What’s the time resolution of your scope measurements?
The nominal power rating of a CPU or GPU is based on the average power consumption across tens of seconds and it mostly important for managing thermal issues, i.e. sizing of cooling solutions, which is why it is sometimes called TDP (thermal design power). The same is true for the nominal power rating of PCIe auxilliary power cables which nominally supply up to 150W per 8-pin connector and up to 75W per 6-pin connector.
Rapid changes in workload intensity in conjunction with dynamic clocking employed by modern high-performance processors (CPUs as well as GPUs) can lead to significant power spikes on the order of microseconds to tens of microseconds. These power spikes can be more pronounced in compute apps than in graphics apps, as these different application classes exercise the functional units of the GPU differently, and are commonly observed with machine learning apps.

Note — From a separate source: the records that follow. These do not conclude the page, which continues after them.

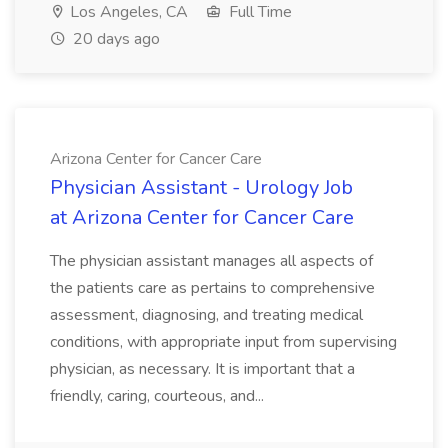
Los Angeles, CA
Full Time
20 days ago
Arizona Center for Cancer Care
Physician Assistant - Urology Job
at Arizona Center for Cancer Care
The physician assistant manages all aspects of
the patients care as pertains to comprehensive
assessment, diagnosing, and treating medical
conditions, with appropriate input from supervising
physician, as necessary. It is important that a
friendly, caring, courteous, and...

So if your oscilloscope can measure with, say, millisecond resolution then it would be normal to observe such power spikes, though I am a bit surprised that they would reach as high as 600W. While CPU and GPU power spikes are usually not in sync, quasi-simultaneous power spikes can occur and can contribute to a power supply being overwhelmed. When this happens, it most frequently manifests as random re-boots a few minutes into running a machine-learning application. This is caused by the power spike leading to a voltage drop (“brown-out”). In more severe cases, the power supply itself may shut down.
A properly sized PSU (power supply unit) is therefore important for HPC systems including those running AI tasks. My standing recommendation for rock-solid operation across a projected system life span of five years is to size the PSU such that the sum of the nominal power consumption of all system components does not significantly exceed 60% of the nominal power rating of the PSU. Assume 0.4W per GB of DDR4 system memory when summing the nominal power consumption of the system components.
In addition I recommend paying attention to the 80PLUS rating of the PSU, and use an 80PLUS Gold compliant PSU as the minimum for a high-performance workstation, with 80PLUS Platinum preferred. For a high-performance server, 80PLUS Platinum as the minimum, with 80PLUS Titanium preferred. PSUs with high 80PLUS ratings are more efficient, tend to run cooler (which helps extend the lifetime of electronic components), usually are designed with higher engineering margins and with better quality components, and often come with longer vendor warranties. The recommendation for a higher 80PLUS level for servers is based on difference in duty cycle compared to a workstation.
Per this Reddit thread, the 600W spikes you observed with the RTX 3090 are roughly in line with what others have observed:
I had a chat to Seasonic, they let me know that in their labs they have seen RTX 3090 transient loads spike to north of 550W before the power limits kick in and pull them back down.
There are some comments in that thread that NVIDIA and CPU manufacturers “need to get power spikes under control”. CPUs and GPUs already have active power management, but any such mechanism has finite response time. Best I know, current systems respond within 100 milliseconds, possibly less than that. While hardware vendors may be able to reduce the response time further (I do not have the expertise to guesstimate what a reasonable lower bound could be), it will never be zero and therefore power spikes will continue to exist.
[Even later:] This review of the RTX 3090 FE includes oscilloscope pictures in which some narrow 1-millisecond power spikes of up to 570W are visible. They conclude:
For this card, I would therefore calculate at least 460 to 500 watts as a proportion of the total secondary power consumption of the system
Their graph showing the highest power draw observed over various durations seems to suggest that the RTX 3090 power management is capable of reducing power draw to the 350W nominal limit within about 25 milliseconds.